Interviewing in the Job Market in the 21st Century: Reflections after the Workshop
At 8:30 on Saturday morning, the Mercury Ballroom room was buzzing, and there wasn’t even any coffee. The energy was generated by Interviewing in the Job Market in the 21st Century, a workshop organized by the AHA’s Professional Division, and co-sponsored by the Graduate and Early Career Committee and the Coordinating Council for Women in History.
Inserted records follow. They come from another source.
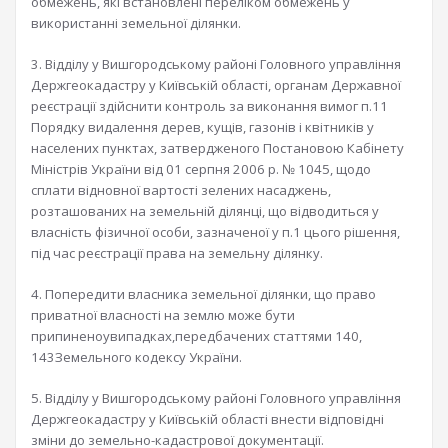
обмежень, які встановлені переліком обмежень у
використанні земельної ділянки.
3. Відділу у Вишгородському районі Головного управління
Держгеокадастру у Київській області, органам Державної
реєстрації здійснити контроль за виконання вимог п.11
Порядку видалення дерев, кущів, газонів і квітників у
населених пунктах, затвердженого Постановою Кабінету
Міністрів України від 01 серпня 2006 р. № 1045, щодо
сплати відновної вартості зелених насаджень,
розташованих на земельній ділянці, що відводиться у
власність фізичної особи, зазначеної у п.1 цього рішення,
під час реєстрації права на земельну ділянку.
4. Попередити власника земельної ділянки, що право
приватної власності на землю може бути
припиненоувипадках,передбачених статтями 140,
143Земельного кодексу України.
5. Відділу у Вишгородському районі Головного управління
Держгеокадастру у Київській області внести відповідні
зміни до земельно-кадастрової документації.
The purpose of the workshop was to give job candidates in history the opportunity to learn about and talk with representatives from a wide variety of institutions. The program blurb described the workshop as one of the most successful sessions of the annual meeting since its inception in the mid-1990s, and from the look of it, it appeared to be true. Round tables throughout the room identified individuals from careers in non-profit organizations, publishing, university administration, K-12 teaching, and museums, as well as the wide variety of colleges and universities where historians teach: community colleges, four-year liberal colleges, and four-year research institutions, to name a few.
As job seekers streamed in, Philippa Levine, AHA VP of the Professional Division, welcomed attendees and described the process as a great unstructured game of musical chairs. There were about 65 attendees, about a third of whom were offering advice; and the job seekers circulated throughout the room taking advantage of the rare concentration of historians working in so many fields. The primary audience was, of course, graduate students looking to see what the next steps might be after finishing their degrees; but I also spoke to a graduate program advisor, who advises students on careers while in graduate school, an MA candidate considering the pros and cons of continuing towards the PhD, and a newly-minted PhD navigating early career transitions.
Conversations I overheard included snippets of career paths (“how did you become interested in museum work?”), advice for crafting application letters (“I need a better way to describe my historical actors”), and standard networking connections (“let me give you my card”). As I left the room, in search of that coffee and to catch the end of a few other sessions, I was glad of the opportunity to talk to so many historians about what they do and to reflect on the wide variety of historians and history careers.
This post first appeared on AHA Today.